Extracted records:
+-------+
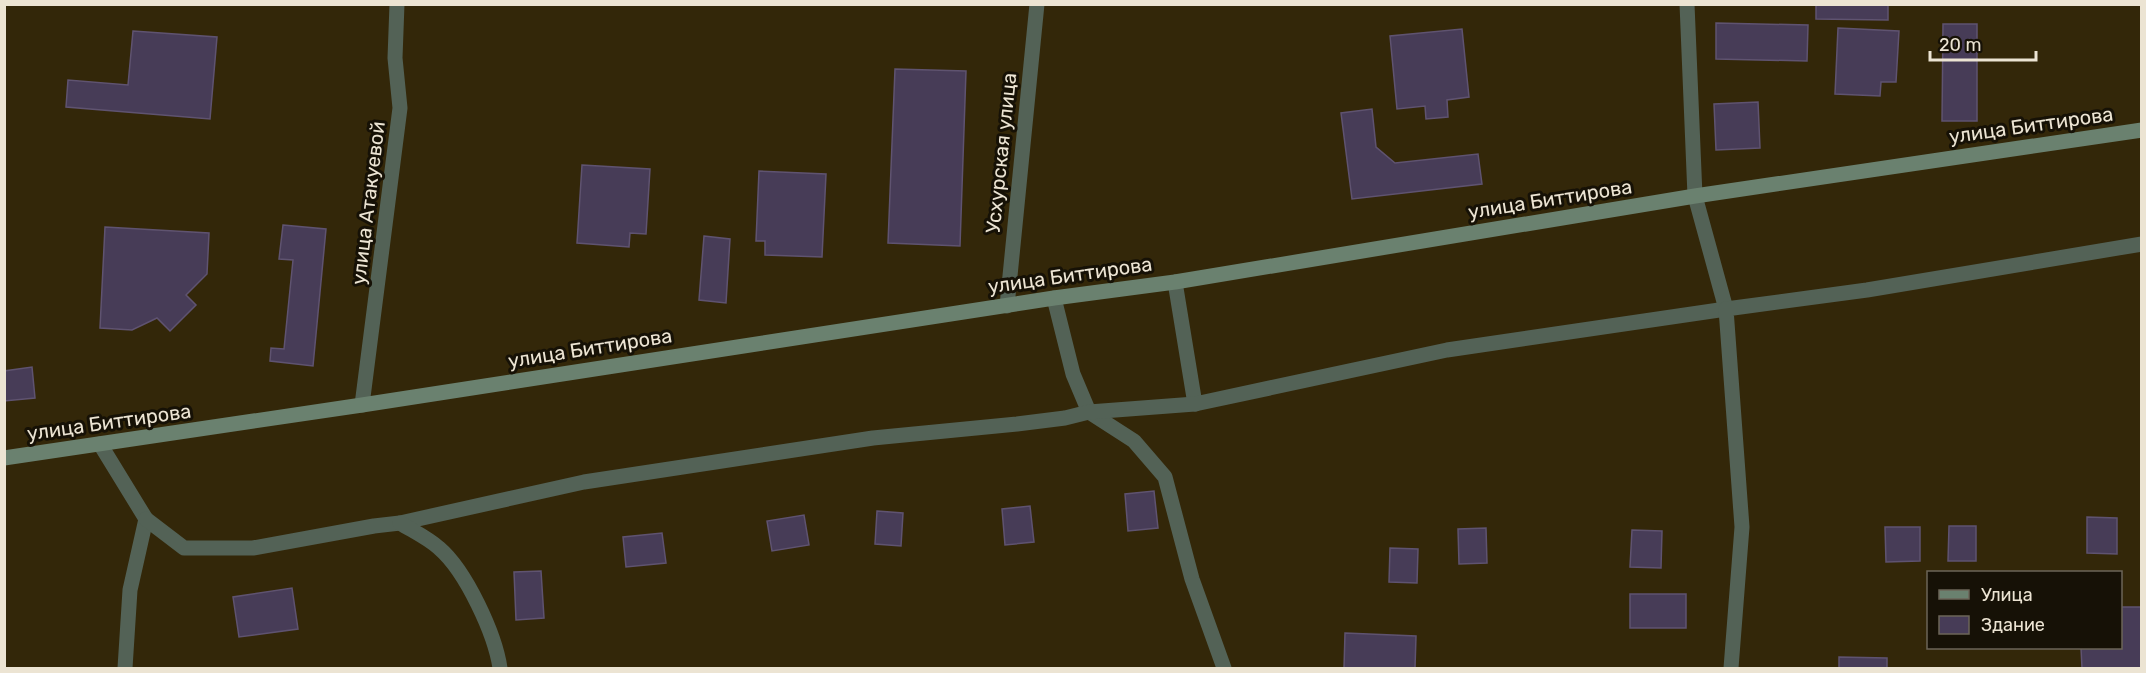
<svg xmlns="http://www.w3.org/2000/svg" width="2146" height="673" viewBox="0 0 2146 673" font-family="Rubik,sans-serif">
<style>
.building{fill:#473c57;stroke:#5f5370;stroke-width:1.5}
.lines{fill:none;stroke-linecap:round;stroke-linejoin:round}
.lane{stroke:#536256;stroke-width:15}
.street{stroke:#536256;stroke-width:15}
.secondary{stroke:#6a816f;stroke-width:15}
.labels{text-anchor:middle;stroke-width:6;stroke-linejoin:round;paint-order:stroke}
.street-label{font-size:20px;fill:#ece4d3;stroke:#161106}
</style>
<rect width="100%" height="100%" fill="#332709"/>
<g class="building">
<polygon points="1816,4 1888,4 1888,20 1816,19"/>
<polygon points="1716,23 1808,25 1807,61 1716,59"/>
<polygon points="1943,24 1977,24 1977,121 1942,121"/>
<polygon points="1838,28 1899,31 1896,82 1881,82 1880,96 1835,94"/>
<polygon points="1462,29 1469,97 1447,100 1448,117 1426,119 1425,106 1397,109 1390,36"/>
<polygon points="133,31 217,37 210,119 66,107 68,80 128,85"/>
<polygon points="895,69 966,71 960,246 888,243"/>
<polygon points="1758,102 1760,148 1716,150 1714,104"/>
<polygon points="1372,109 1376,147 1395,163 1478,154 1482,184 1352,199 1341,113"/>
<polygon points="582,165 650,169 646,234 630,233 629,247 577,243"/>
<polygon points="759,171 826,174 822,257 765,255 765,241 756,241"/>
<polygon points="283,225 326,229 313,366 270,361 271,348 284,349 293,260 279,259"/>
<polygon points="105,227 209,233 207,274 186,295 196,305 170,331 157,318 132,330 100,328"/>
<polygon points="704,236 730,239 726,303 699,300"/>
<polygon points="32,367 35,398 4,401 4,371"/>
<polygon points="1154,491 1158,528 1128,531 1125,494"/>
<polygon points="1030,506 1034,542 1005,545 1002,509"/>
<polygon points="877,511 903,513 901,546 875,544"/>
<polygon points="804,515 809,545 772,551 767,521"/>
<polygon points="2087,517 2117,518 2117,554 2087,553"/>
<polygon points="1949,526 1976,526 1976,561 1948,561"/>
<polygon points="1885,527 1920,527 1920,561 1886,562"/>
<polygon points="1486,528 1487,563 1459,564 1458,529"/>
<polygon points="1632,530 1662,531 1661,568 1630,567"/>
<polygon points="662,533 666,563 626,567 623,537"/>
<polygon points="1390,548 1418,549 1417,583 1389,582"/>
<polygon points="541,571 544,618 516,620 514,572"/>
<polygon points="292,588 298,629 239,637 233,597"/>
<rect x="1630" y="594" width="56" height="34"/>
<polygon points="2120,607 2142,607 2142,668 2082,668 2081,648 2120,648"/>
<polygon points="1345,633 1416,636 1415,668 1344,668"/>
<polygon points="1839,657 1887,658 1887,668 1839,668"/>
</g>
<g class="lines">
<g class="lane">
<polyline points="1175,282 1195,404"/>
<polyline points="1054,298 1073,374 1089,412 1134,441 1165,477 1192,579 1224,668"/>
<polyline points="100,444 146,519 130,590 125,668"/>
<polyline points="146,519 184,548 253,548 374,526 400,523 584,482 873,438 1017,424 1065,418 1089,412 1195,404 1447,350 1726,309 1695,196"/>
<path d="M400,523C413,531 428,538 439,548C466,571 495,634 500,668"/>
<polyline points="1731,668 1742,527 1726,309 1867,290 2142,244"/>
</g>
<g class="street">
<polyline points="1687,4 1695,196"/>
<polyline points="1007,306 1037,4"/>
<polyline points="362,405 400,108 395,58 397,4"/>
</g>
<polyline class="secondary" points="4,458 362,405 1054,298 1175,282 1695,196 2142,130"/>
</g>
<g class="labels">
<g class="street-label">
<text transform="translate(2031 125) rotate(-8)" y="7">улица Биттирова</text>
<text transform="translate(1001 153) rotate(-84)" y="7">Усхурская улица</text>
<text transform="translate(1550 199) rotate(-9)" y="7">улица Биттирова</text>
<text transform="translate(368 203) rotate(-83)" y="7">улица Атакуевой</text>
<text transform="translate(1070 275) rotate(-8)" y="7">улица Биттирова</text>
<text transform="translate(590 348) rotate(-9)" y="7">улица Биттирова</text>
<text transform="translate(109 422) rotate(-8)" y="7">улица Биттирова</text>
</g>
</g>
<rect width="2146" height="673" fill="none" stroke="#ece4d3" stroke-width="12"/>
<rect x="1927" y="571" width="195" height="78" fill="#161106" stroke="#6c6558" stroke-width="1.5"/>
<rect x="1939" y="590" width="30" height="9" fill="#6a816f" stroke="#6c6558" stroke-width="1.5"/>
<text x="1981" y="601" font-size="18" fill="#ece4d3">Улица</text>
<rect x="1939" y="616" width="30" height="18" fill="#473c57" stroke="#6c6558" stroke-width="1.5"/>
<text x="1981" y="631" font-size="18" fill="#ece4d3">Здание</text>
<path d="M1930 51v9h106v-9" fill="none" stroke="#ece4d3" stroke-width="3"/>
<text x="1939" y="51" font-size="18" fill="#ece4d3" stroke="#161106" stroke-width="4.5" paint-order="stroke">20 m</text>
</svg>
+-------+
**WHAT IS EXPECTED:** Any pictures should be dropped; transcribe the rest of the records above exactly.

**SOLVED PROBLEM:**
<svg xmlns="http://www.w3.org/2000/svg" width="2146" height="673" viewBox="0 0 2146 673" font-family="Rubik,sans-serif">
<style>
.building{fill:#473c57;stroke:#5f5370;stroke-width:1.5}
.lines{fill:none;stroke-linecap:round;stroke-linejoin:round}
.lane{stroke:#536256;stroke-width:15}
.street{stroke:#536256;stroke-width:15}
.secondary{stroke:#6a816f;stroke-width:15}
.labels{text-anchor:middle;stroke-width:6;stroke-linejoin:round;paint-order:stroke}
.street-label{font-size:20px;fill:#ece4d3;stroke:#161106}
</style>
<rect width="100%" height="100%" fill="#332709"/>
<g class="building">
<polygon points="1816,4 1888,4 1888,20 1816,19"/>
<polygon points="1716,23 1808,25 1807,61 1716,59"/>
<polygon points="1943,24 1977,24 1977,121 1942,121"/>
<polygon points="1838,28 1899,31 1896,82 1881,82 1880,96 1835,94"/>
<polygon points="1462,29 1469,97 1447,100 1448,117 1426,119 1425,106 1397,109 1390,36"/>
<polygon points="133,31 217,37 210,119 66,107 68,80 128,85"/>
<polygon points="895,69 966,71 960,246 888,243"/>
<polygon points="1758,102 1760,148 1716,150 1714,104"/>
<polygon points="1372,109 1376,147 1395,163 1478,154 1482,184 1352,199 1341,113"/>
<polygon points="582,165 650,169 646,234 630,233 629,247 577,243"/>
<polygon points="759,171 826,174 822,257 765,255 765,241 756,241"/>
<polygon points="283,225 326,229 313,366 270,361 271,348 284,349 293,260 279,259"/>
<polygon points="105,227 209,233 207,274 186,295 196,305 170,331 157,318 132,330 100,328"/>
<polygon points="704,236 730,239 726,303 699,300"/>
<polygon points="32,367 35,398 4,401 4,371"/>
<polygon points="1154,491 1158,528 1128,531 1125,494"/>
<polygon points="1030,506 1034,542 1005,545 1002,509"/>
<polygon points="877,511 903,513 901,546 875,544"/>
<polygon points="804,515 809,545 772,551 767,521"/>
<polygon points="2087,517 2117,518 2117,554 2087,553"/>
<polygon points="1949,526 1976,526 1976,561 1948,561"/>
<polygon points="1885,527 1920,527 1920,561 1886,562"/>
<polygon points="1486,528 1487,563 1459,564 1458,529"/>
<polygon points="1632,530 1662,531 1661,568 1630,567"/>
<polygon points="662,533 666,563 626,567 623,537"/>
<polygon points="1390,548 1418,549 1417,583 1389,582"/>
<polygon points="541,571 544,618 516,620 514,572"/>
<polygon points="292,588 298,629 239,637 233,597"/>
<rect x="1630" y="594" width="56" height="34"/>
<polygon points="2120,607 2142,607 2142,668 2082,668 2081,648 2120,648"/>
<polygon points="1345,633 1416,636 1415,668 1344,668"/>
<polygon points="1839,657 1887,658 1887,668 1839,668"/>
</g>
<g class="lines">
<g class="lane">
<polyline points="1175,282 1195,404"/>
<polyline points="1054,298 1073,374 1089,412 1134,441 1165,477 1192,579 1224,668"/>
<polyline points="100,444 146,519 130,590 125,668"/>
<polyline points="146,519 184,548 253,548 374,526 400,523 584,482 873,438 1017,424 1065,418 1089,412 1195,404 1447,350 1726,309 1695,196"/>
<path d="M400,523C413,531 428,538 439,548C466,571 495,634 500,668"/>
<polyline points="1731,668 1742,527 1726,309 1867,290 2142,244"/>
</g>
<g class="street">
<polyline points="1687,4 1695,196"/>
<polyline points="1007,306 1037,4"/>
<polyline points="362,405 400,108 395,58 397,4"/>
</g>
<polyline class="secondary" points="4,458 362,405 1054,298 1175,282 1695,196 2142,130"/>
</g>
<g class="labels">
<g class="street-label">
<text transform="translate(2031 125) rotate(-8)" y="7">улица Биттирова</text>
<text transform="translate(1001 153) rotate(-84)" y="7">Усхурская улица</text>
<text transform="translate(1550 199) rotate(-9)" y="7">улица Биттирова</text>
<text transform="translate(368 203) rotate(-83)" y="7">улица Атакуевой</text>
<text transform="translate(1070 275) rotate(-8)" y="7">улица Биттирова</text>
<text transform="translate(590 348) rotate(-9)" y="7">улица Биттирова</text>
<text transform="translate(109 422) rotate(-8)" y="7">улица Биттирова</text>
</g>
</g>
<rect width="2146" height="673" fill="none" stroke="#ece4d3" stroke-width="12"/>
<rect x="1927" y="571" width="195" height="78" fill="#161106" stroke="#6c6558" stroke-width="1.5"/>
<rect x="1939" y="590" width="30" height="9" fill="#6a816f" stroke="#6c6558" stroke-width="1.5"/>
<text x="1981" y="601" font-size="18" fill="#ece4d3">Улица</text>
<rect x="1939" y="616" width="30" height="18" fill="#473c57" stroke="#6c6558" stroke-width="1.5"/>
<text x="1981" y="631" font-size="18" fill="#ece4d3">Здание</text>
<path d="M1930 51v9h106v-9" fill="none" stroke="#ece4d3" stroke-width="3"/>
<text x="1939" y="51" font-size="18" fill="#ece4d3" stroke="#161106" stroke-width="4.5" paint-order="stroke">20 m</text>
</svg>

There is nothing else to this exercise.